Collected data
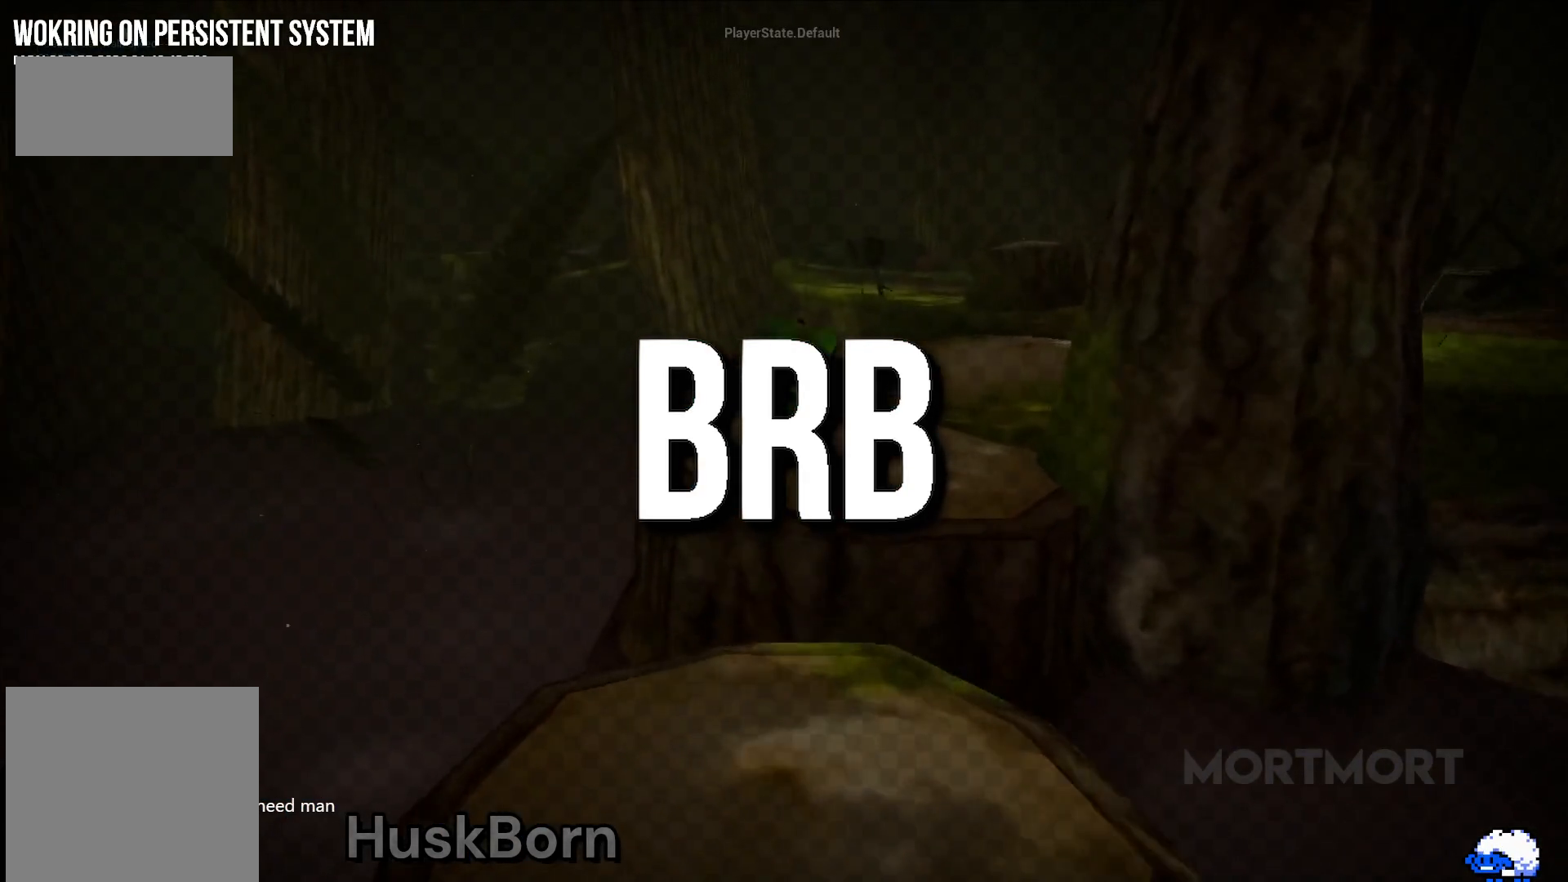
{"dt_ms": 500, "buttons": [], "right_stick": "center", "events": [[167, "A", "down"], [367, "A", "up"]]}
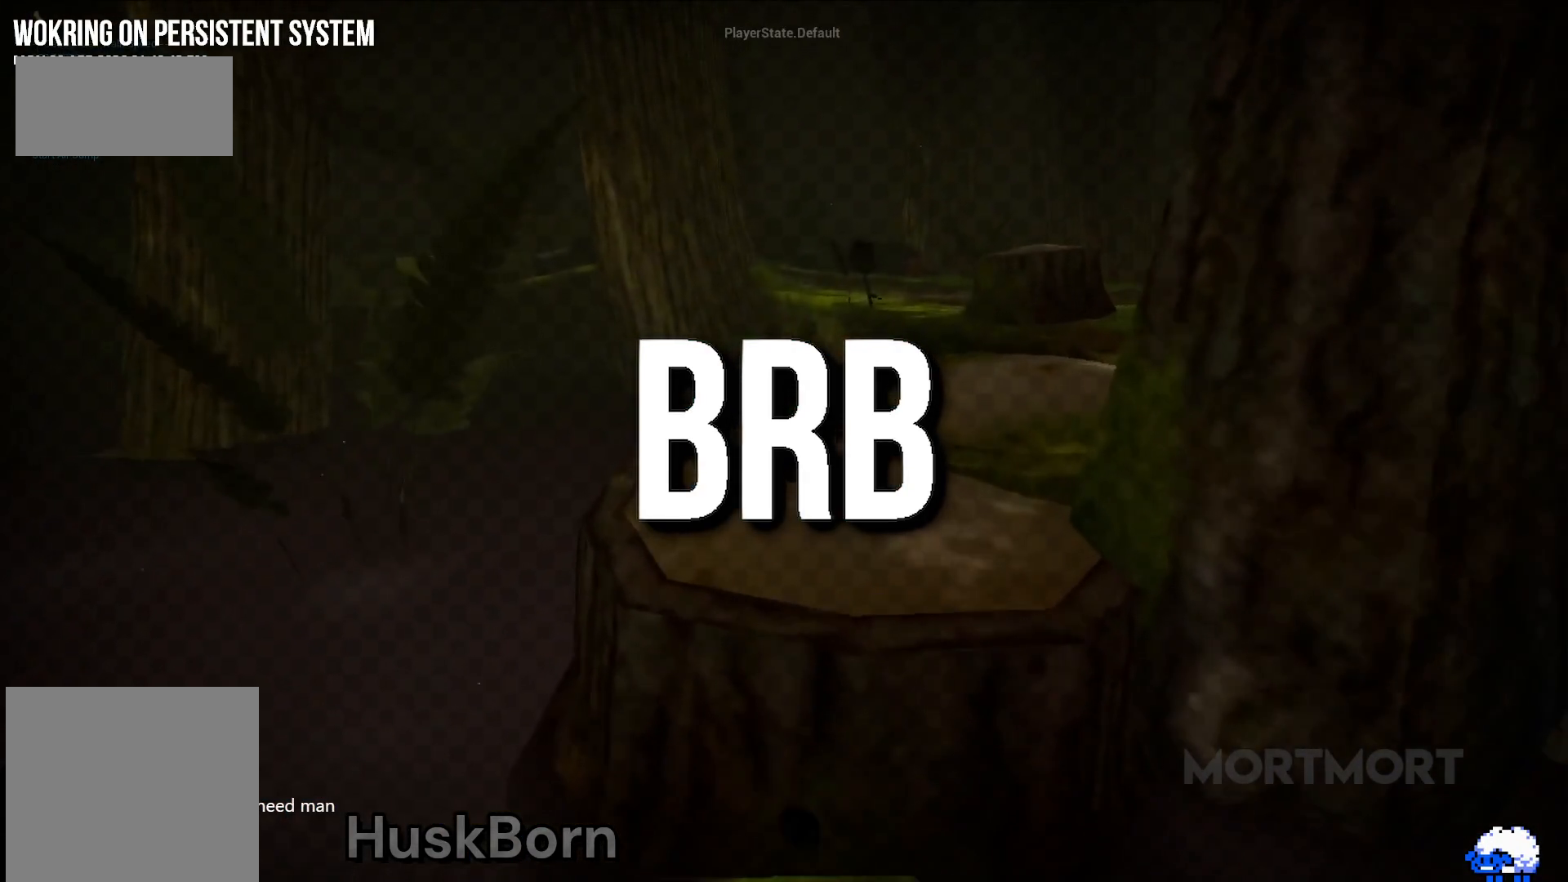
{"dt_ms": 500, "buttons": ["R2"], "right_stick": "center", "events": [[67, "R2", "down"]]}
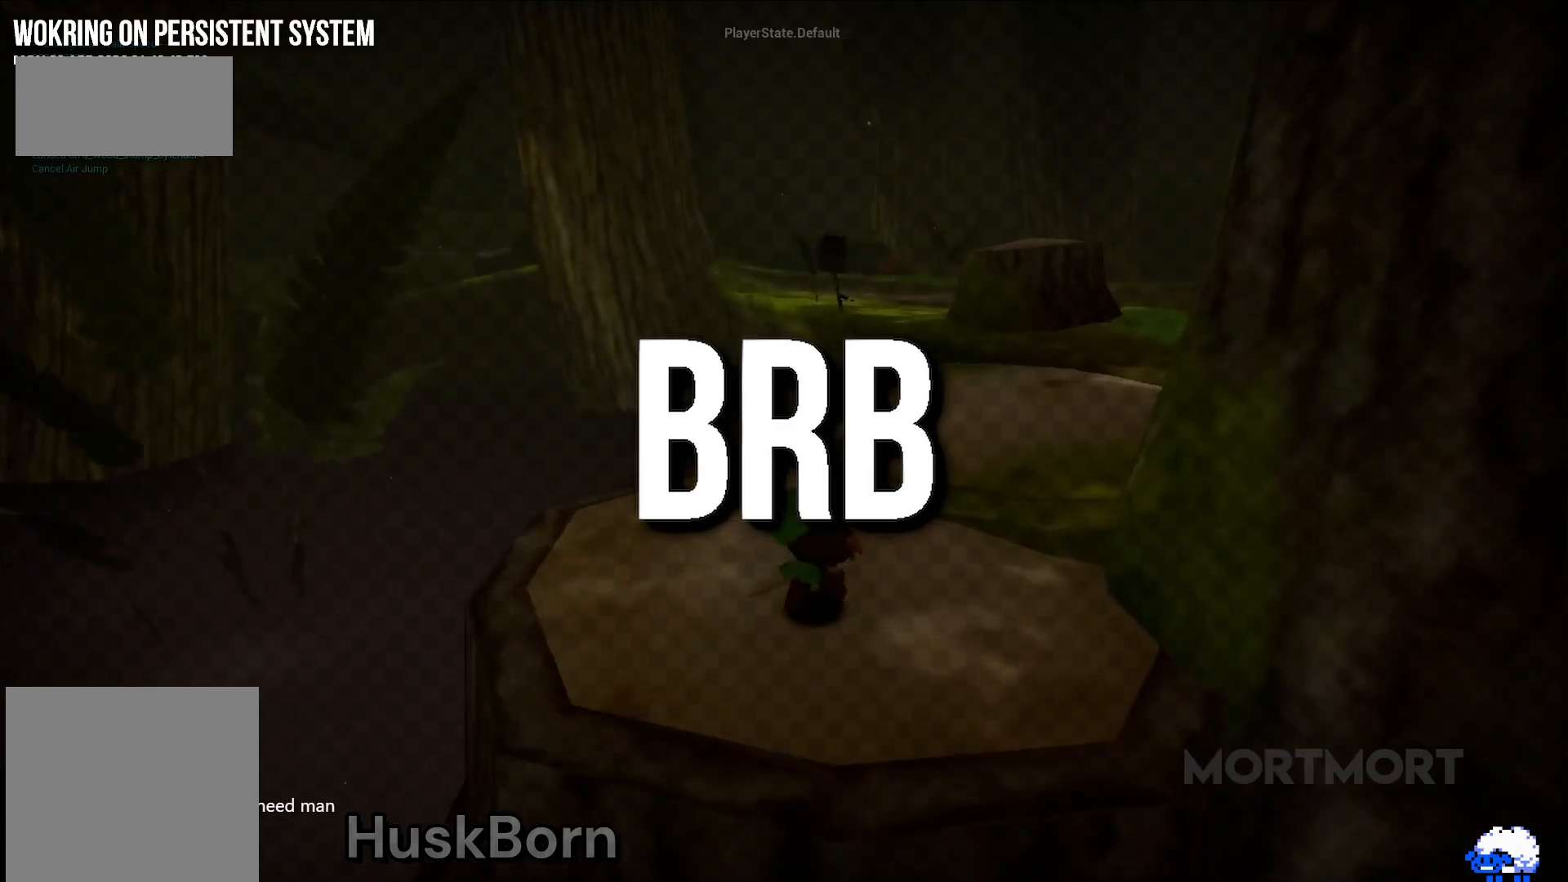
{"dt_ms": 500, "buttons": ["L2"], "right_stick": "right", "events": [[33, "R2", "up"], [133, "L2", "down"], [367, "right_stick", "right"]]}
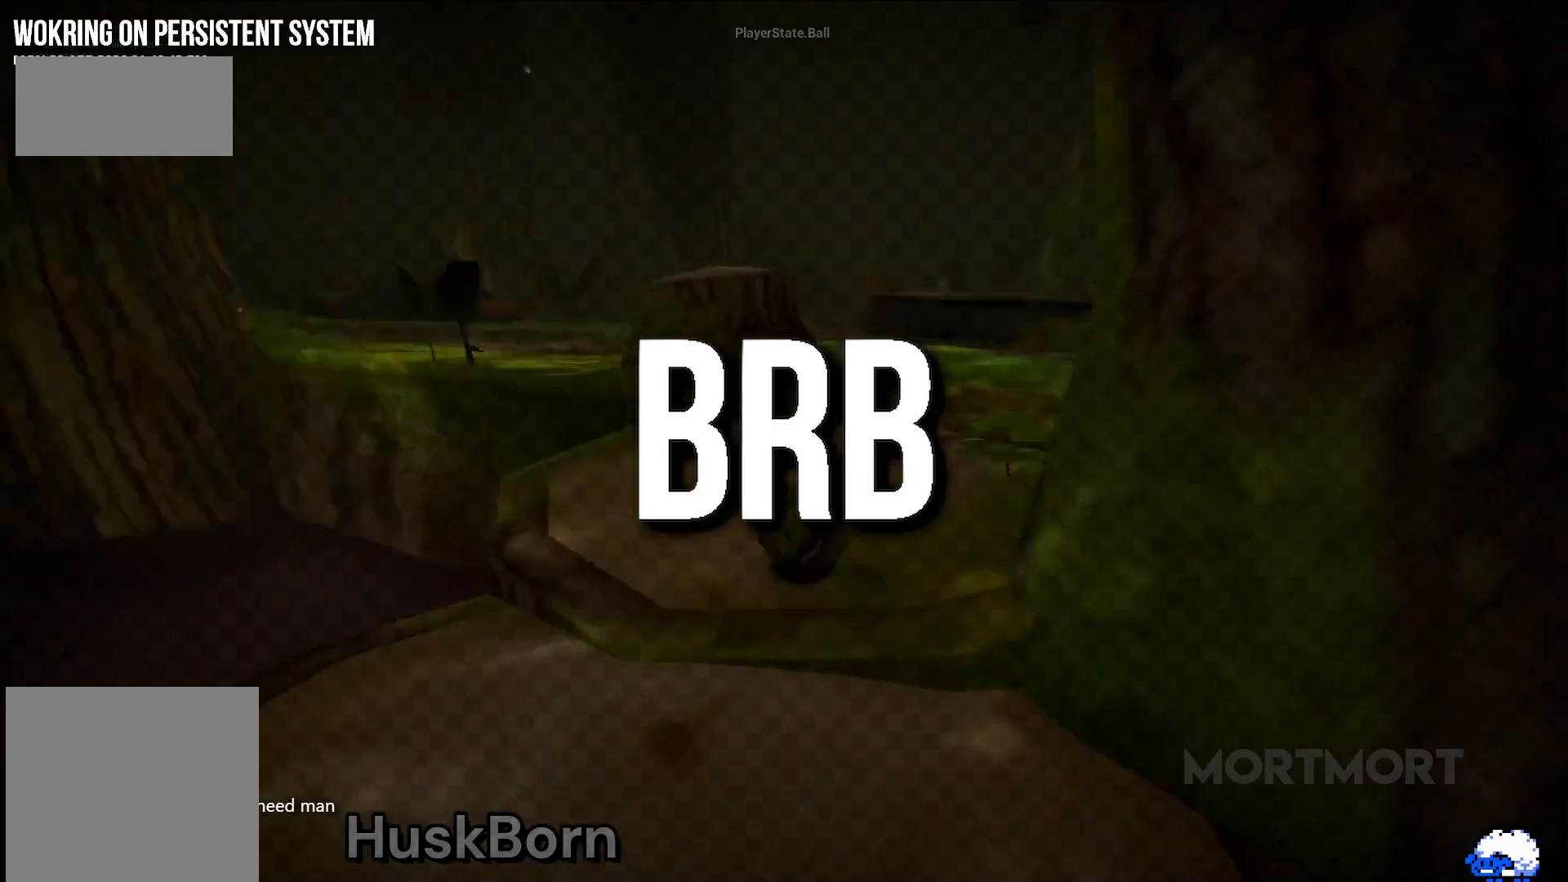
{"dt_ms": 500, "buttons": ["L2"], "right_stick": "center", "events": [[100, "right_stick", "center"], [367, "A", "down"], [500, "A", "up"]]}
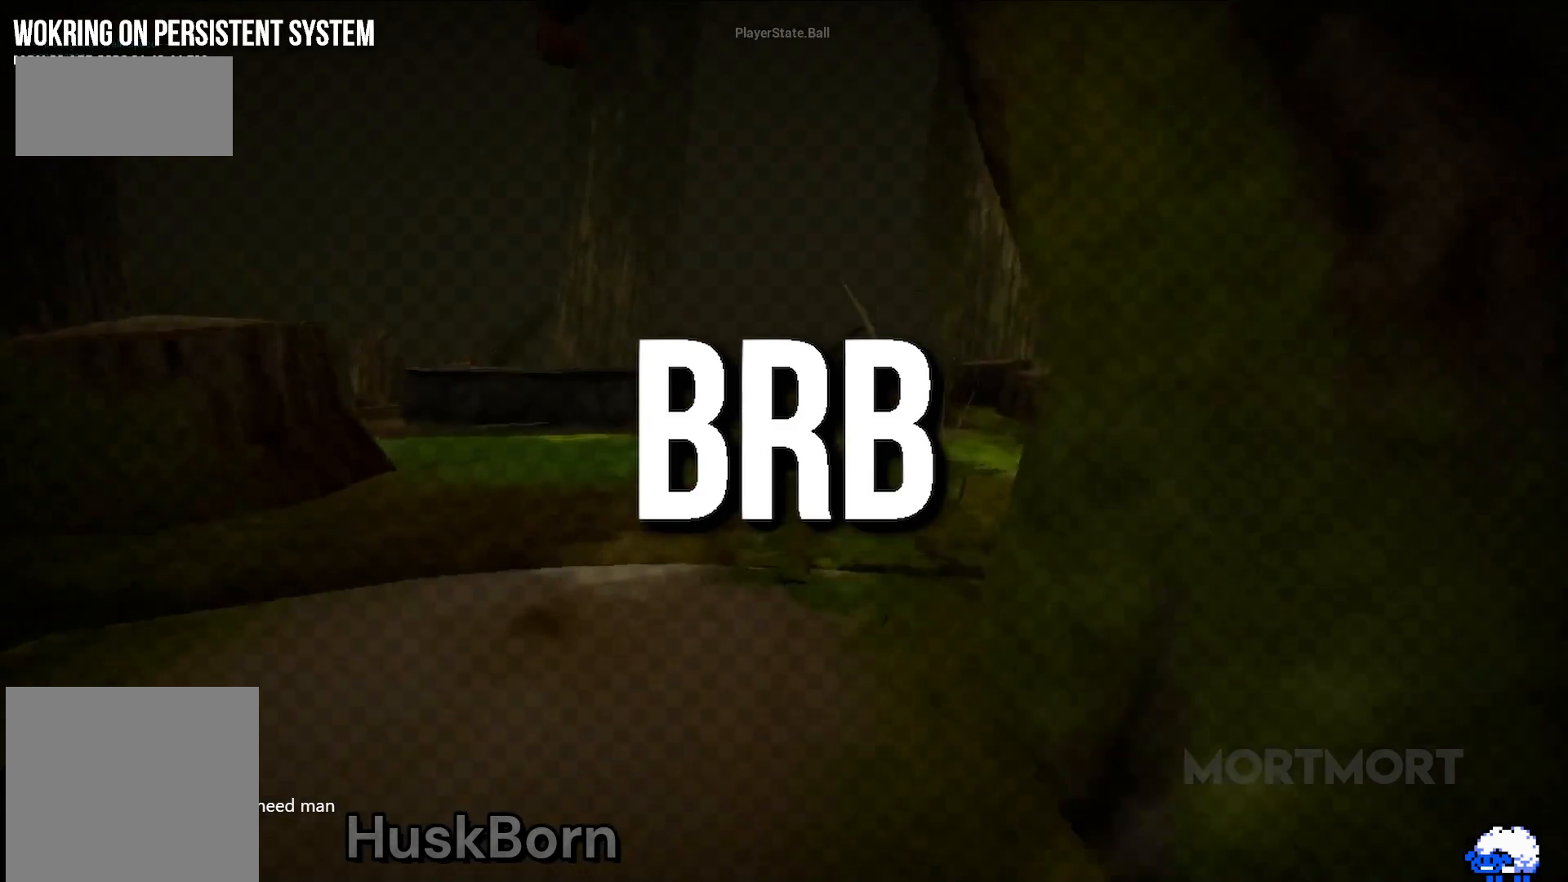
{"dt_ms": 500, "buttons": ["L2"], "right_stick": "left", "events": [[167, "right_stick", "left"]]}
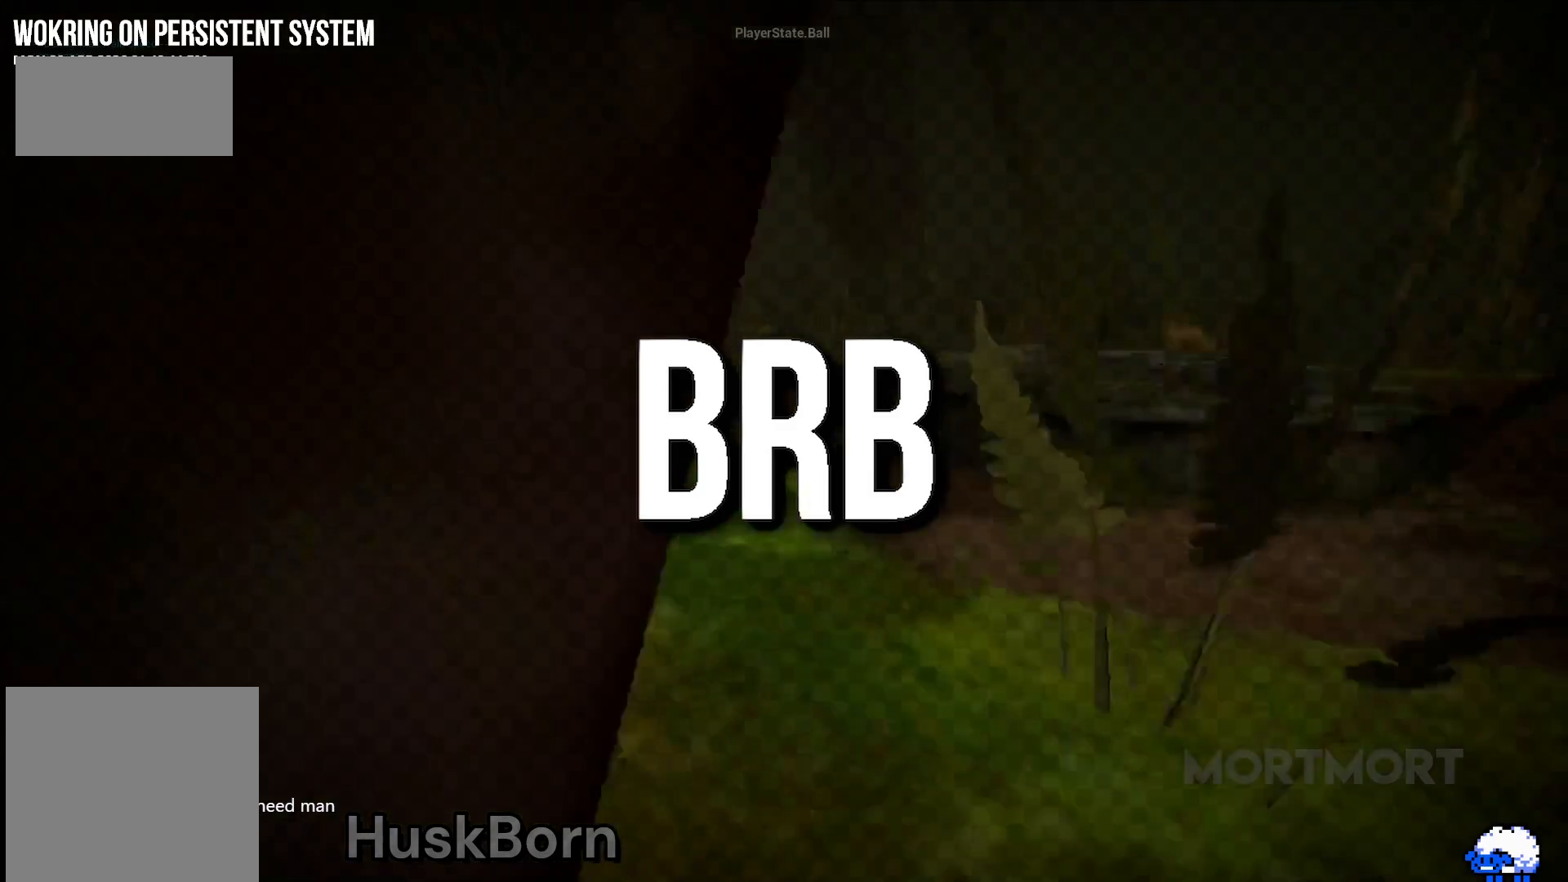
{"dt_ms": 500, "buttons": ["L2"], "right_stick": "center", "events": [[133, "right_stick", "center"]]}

[REQUIRED WORK] The task calls for repeating each line above exactly while excluding the pictures.

[ANSWER TO THIS PROBLEM]
{"dt_ms": 500, "buttons": [], "right_stick": "center", "events": [[167, "A", "down"], [367, "A", "up"]]}
{"dt_ms": 500, "buttons": ["R2"], "right_stick": "center", "events": [[67, "R2", "down"]]}
{"dt_ms": 500, "buttons": ["L2"], "right_stick": "right", "events": [[33, "R2", "up"], [133, "L2", "down"], [367, "right_stick", "right"]]}
{"dt_ms": 500, "buttons": ["L2"], "right_stick": "center", "events": [[100, "right_stick", "center"], [367, "A", "down"], [500, "A", "up"]]}
{"dt_ms": 500, "buttons": ["L2"], "right_stick": "left", "events": [[167, "right_stick", "left"]]}
{"dt_ms": 500, "buttons": ["L2"], "right_stick": "center", "events": [[133, "right_stick", "center"]]}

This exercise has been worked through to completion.